By imposing a significant nexus on the text of the CWA, Kennedy “has devised his new statute all on his own,” according to Scalia.
Permanent and continuous
As the Scalia plurality reads the CWA and also based on Bayview and SWANCC, statutory jurisdiction is established under two criteria.
First, to be jurisdictional under the CWA, a water body must have a relatively permanent connection to a traditional interstate navigable water. Moreover, jurisdiction should apply to bodies of water that form geographic features, which means, according to the dictionary definition, they are streams, oceans, rivers, or lakes.
“By describing ‘waters’ as ‘relatively permanent,’ we do not necessarily exclude streams, rivers, or lakes that might dry up in extraordinary circumstances, such as drought,” Scalia added. “We also do not necessarily exclude seasonal rivers, which contain continuous flow during some months of the year but no flow during dry months. It suffices for present purposes that channels containing permanent flow are plainly within the definition, and that the dissent’s ‘intermittent’ and ‘ephemeral’ streams—that is, streams whose flow is coming and going at intervals … broken, fitful,’ or ‘existing only, or no longer than, a day’ are not.” (Internal quotes from Webster’s Dictionary.)

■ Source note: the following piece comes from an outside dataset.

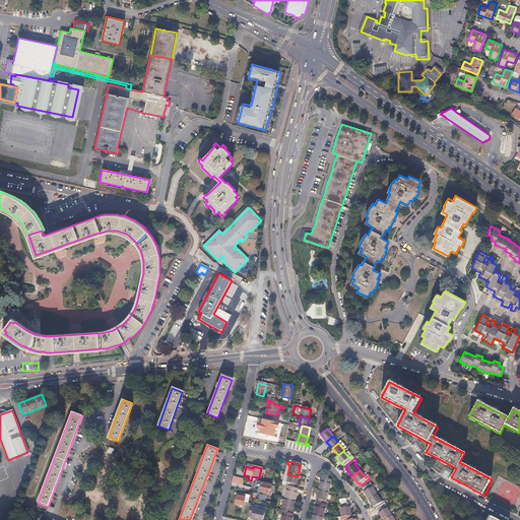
[(284,486),(294,489),(295,485),(296,485),(298,476),(287,474),(284,486)]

Second, a wetland must have a continuous surface connection with a traditional navigable water, making it difficult to determine where the “water” ends and the “wetland” begins. According to Scalia, this connection was explained in Bayview and does not encompass simple hydrologic connections where there is no direct abutment between the wetland and the traditional navigable water.
“Wetlands with only an intermittent, physically remote hydrologic connection to ‘waters of the United States’ do not implicate the boundary-drawing problem of Bayview, and thus lack the necessary connection to covered waters that we described as a ‘significant nexus’ in SWANCC,” wrote Scalia.
Scalia adds that neither the CWA, Bayview, nor SWANCC support the contention that wetlands abutting tributaries to navigable waters are also jurisdictional.
The plurality opinion further addressed the impact of federal regulation of ephemeral streams and other seasonal flows on the rights of states.
“The expansive theory advanced by the Corps, rather than ‘preserv[ing] the primary rights and responsibilities of the States,’ would have brought virtually all “planning of the development and use … of land and water resources” by the States under federal control,” wrote Scalia. “It is therefore an unlikely reading of the phrase ‘the waters of the United States.’”
“The extensive federal jurisdiction urged by the Government would authorize the Corps to function as a de facto regulator of immense stretches of intrastate land—an authority the agency has shown its willingness to exercise with the scope of discretion that would befit a local zoning board,” Scalia adds. “We ordinarily expect a ‘clear and manifest’ statement from Congress to authorize an unprecedented intrusion into traditional state authority. The phrase ‘the waters of the United States’ hardly qualifies.”